Bronwyn was on the table, Caul’s throat in one hand, his weapon crushed to snow in her other. We could hear the ice in floors below us melting, too, and then it was gone from the windows. We rushed to look out, and could see water flooding from lower windows into the street, where soldiers in gray urban camo were clinging to lampposts and fire hydrants to keep from being washed away by the icy waves.

 

Then we heard their boots stomping on the stairs below and coming down from the roof above, and moments later they burst in with their guns, shouting. Some of the men wore night-vision headsets and all of them bristled with weapons—compact machine guns, laser-sighted pistols, combat knives.

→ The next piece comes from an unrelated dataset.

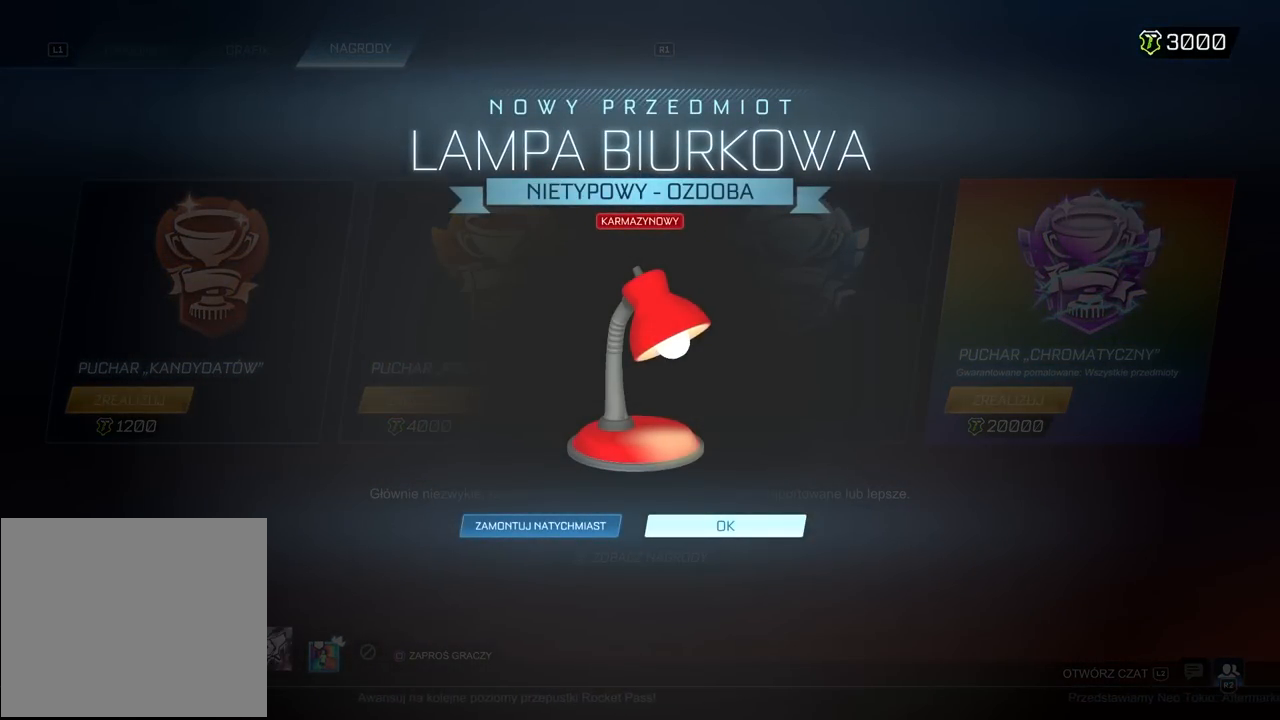
{"buttons": [], "left_stick": "center", "right_stick": "center", "events": []}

It took three of them to pry Bronwyn away from Caul, who wheezed through his half-crushed windpipe, “Take them away, and don’t be gentle!”

 

Miss Wren was shouting, begging us to comply—“Do as they say or they’ll hurt you!”—but she wouldn’t let go of Althea’s body, so they made an example of her; they tore Althea away and kicked Miss Wren to the ground, and one of the soldiers fired his machine pistol into the ceiling just to scare us. When I saw Emma about to make a fireball with her hands, I grabbed her by the arm and begged her not to—“Don’t, please don’t, they’ll kill you!”—and then a rifle butt slammed into my chest and I fell gasping to the floor. One of the soldiers noosed my hands together behind me.

 

I heard them counting us, Caul listing our names, making sure even Millard was accounted for—because of course by now, having spent the last three days with us, he knew all of us, knew everything about us.

 

I was pulled to my feet and we were all pushed out through the doors into the hallway. Stumbling along next to me was Emma, blood in her hair, and I whispered, “Please, just do what they say,” and though she didn’t acknowledge it, I knew she’d heard me. The look on her face was all rage and fear and shock—and I think pity, too, for all I’d just had snatched away from me.

 

In the stairwell, the floors and stairs below were a white-water river, a vortex of cascading waves. Up was the only way out. We were shoved up the stairs, through a door and into strong daylight, onto the roof. Everyone wet, frozen, frightened into silence.

 

All but Emma. “Where are you taking us?” she demanded.

 

Caul came right to her and grinned in her face while a soldier held her cuffed hands behind her. “A very special place,” Caul said, “where not a drop of your peculiar souls will go to waste.”

 

She flinched, and he laughed and turned away, stretching his arms above his head and yawning. From his shoulder blades jutted a weird pair of knobby protrusions, like the stems of aborted wings: the only outward clue that this twisted man bore any relation to an ymbryne.

 

 

 

 

 

Voices shouted from the top of another building. More soldiers. They were laying down a collapsible bridge between rooftops.